The only language that I know of with a library for reading Marc8 and
converting to another encoding (such as UTF-8) is Java. The Marc4J
package will do it.
I suppose there may be C libraries too; is yaz written in C?
As Michael suggests the easiest thing to do (if you're not in Java) is
probably to use the 'yaz' tools to convert to UTF-8 before anything else
touches it.
If you do end up writing a Marc8 handling library in another language
like Perl (presumably you could use the Java code in Marc4J as a guide),
please do share! Heh.
On 10/24/2011 2:34 PM, Doran, Michael D wrote:
> Hi Eric,
>
>> In Perl, how do I specify MARC-8 when reading (decoding) and writing
>> (encoding) data?
> You can't. MARC-8 is a character set that is unknown to the operating system.

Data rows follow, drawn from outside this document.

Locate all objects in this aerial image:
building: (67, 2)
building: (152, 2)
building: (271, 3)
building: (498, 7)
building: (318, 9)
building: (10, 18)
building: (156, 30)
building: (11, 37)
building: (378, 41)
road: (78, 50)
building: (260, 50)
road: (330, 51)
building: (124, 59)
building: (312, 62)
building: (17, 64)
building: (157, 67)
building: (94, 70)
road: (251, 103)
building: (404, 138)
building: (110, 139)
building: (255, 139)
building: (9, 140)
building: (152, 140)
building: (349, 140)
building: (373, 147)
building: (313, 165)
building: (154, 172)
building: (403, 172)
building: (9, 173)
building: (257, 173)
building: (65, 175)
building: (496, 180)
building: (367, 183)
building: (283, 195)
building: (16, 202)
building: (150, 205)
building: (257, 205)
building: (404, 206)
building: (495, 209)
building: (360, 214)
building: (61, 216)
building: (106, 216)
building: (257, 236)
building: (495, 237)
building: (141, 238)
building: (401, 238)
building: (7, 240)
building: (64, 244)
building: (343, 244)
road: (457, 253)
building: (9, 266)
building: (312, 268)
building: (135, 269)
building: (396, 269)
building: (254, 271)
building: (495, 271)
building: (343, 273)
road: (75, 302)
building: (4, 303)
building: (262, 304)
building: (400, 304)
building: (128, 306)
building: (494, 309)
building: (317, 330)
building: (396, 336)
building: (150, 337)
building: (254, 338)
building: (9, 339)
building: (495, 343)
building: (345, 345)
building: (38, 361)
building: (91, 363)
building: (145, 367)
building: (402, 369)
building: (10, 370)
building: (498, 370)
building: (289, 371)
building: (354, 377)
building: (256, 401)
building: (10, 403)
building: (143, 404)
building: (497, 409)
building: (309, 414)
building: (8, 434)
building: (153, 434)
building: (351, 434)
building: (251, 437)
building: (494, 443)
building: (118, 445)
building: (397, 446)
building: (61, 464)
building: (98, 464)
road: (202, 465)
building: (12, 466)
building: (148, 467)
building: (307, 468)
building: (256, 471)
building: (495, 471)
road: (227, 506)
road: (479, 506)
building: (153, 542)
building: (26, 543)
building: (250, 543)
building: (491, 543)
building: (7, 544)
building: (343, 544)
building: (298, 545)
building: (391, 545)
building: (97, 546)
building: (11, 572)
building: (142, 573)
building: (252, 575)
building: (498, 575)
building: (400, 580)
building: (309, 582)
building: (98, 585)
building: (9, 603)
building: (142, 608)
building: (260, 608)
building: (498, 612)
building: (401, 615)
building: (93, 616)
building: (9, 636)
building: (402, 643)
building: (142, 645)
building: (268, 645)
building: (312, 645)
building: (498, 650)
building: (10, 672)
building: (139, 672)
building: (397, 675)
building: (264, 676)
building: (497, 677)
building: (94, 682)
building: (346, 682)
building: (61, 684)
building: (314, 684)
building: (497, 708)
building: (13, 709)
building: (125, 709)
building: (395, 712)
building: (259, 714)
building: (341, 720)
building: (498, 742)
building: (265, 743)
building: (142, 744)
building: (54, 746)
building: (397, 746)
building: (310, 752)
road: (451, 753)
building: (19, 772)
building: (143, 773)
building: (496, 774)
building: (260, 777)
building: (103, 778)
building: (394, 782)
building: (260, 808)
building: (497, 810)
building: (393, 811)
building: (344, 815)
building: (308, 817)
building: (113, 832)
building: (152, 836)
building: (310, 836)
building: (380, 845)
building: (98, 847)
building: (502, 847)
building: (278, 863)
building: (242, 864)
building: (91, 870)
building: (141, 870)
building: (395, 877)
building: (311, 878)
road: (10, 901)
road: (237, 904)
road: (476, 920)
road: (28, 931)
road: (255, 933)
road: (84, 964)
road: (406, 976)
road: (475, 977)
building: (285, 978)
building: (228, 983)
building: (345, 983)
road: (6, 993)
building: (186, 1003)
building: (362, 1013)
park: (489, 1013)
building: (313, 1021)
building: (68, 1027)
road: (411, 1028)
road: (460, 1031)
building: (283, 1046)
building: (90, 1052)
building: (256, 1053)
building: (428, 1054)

Your best bet is to convert MARC-8-encoded records into UTF-8.
>
>> ...it is converted it Perl's
>> internal encoding (UTF-8)
> As an FTY, UTF-8 is *not* Perl's internal encoding.
>
> -- Michael
>
> # Michael Doran, Systems Librarian
> # University of Texas at Arlington
> # 817-272-5326 office
> # 817-688-1926 mobile
> # [log in to unmask]
> # http://rocky.uta.edu/doran/
>
>
>
>> -----Original Message-----
>> From: Code for Libraries [mailto:[log in to unmask]] On Behalf Of Eric
>> Lease Morgan
>> Sent: Monday, October 24, 2011 1:18 PM
>> To: [log in to unmask]
>> Subject: [CODE4LIB] marc-8
>>
>> In Perl, how do I specify MARC-8 when reading (decoding) and writing
>> (encoding) data?
>>
>> Character encoding is the bane of my existence. I have learned that when
>> reading from a file I ought to specify the type of encoding the file is in
>> and decode accordingly, or else. Once read, it is converted it Perl's
>> internal encoding (UTF-8) and can be manipulated. Similarly, when writing I
>> am expected to specify the encoding. Both the reading (decoding) and the
>> writing (encoding) can be done with the Encode module. Here is a some code
>> illustrating what I'm trying to do with MARC records which are apparently in
>> MARC-8:
>>
>> # require
>> use Encode qw( encode decode );
>>
>> # initialize
>> my $batch = MARC::Batch->new( 'USMARC', './records.mrc' );
>> open OUT, '> updated.mrc';
>>
>> # process each record
>> while ( my $marc = $batch->next ) {
>>
>> # get the title
>> my $_245 = decode( 'FOO', $marc->title );
>>
>> # do cool stuff with the title here
>>
>> # output the cool stuff
>> print OUT encode( 'FOO', $_245 );
>>
>> }
>>
>> # done
>> close OUT;
>> exit;
>>
>>
>> My problem is, I don't know what to put in place of FOO. What is the official
>> name of MARC-8's encoding scheme?
>>
>> --
>> Eric "The Ugly American" Morgan
>> University of Notre Dame
>>
>> (574) 631-8604
|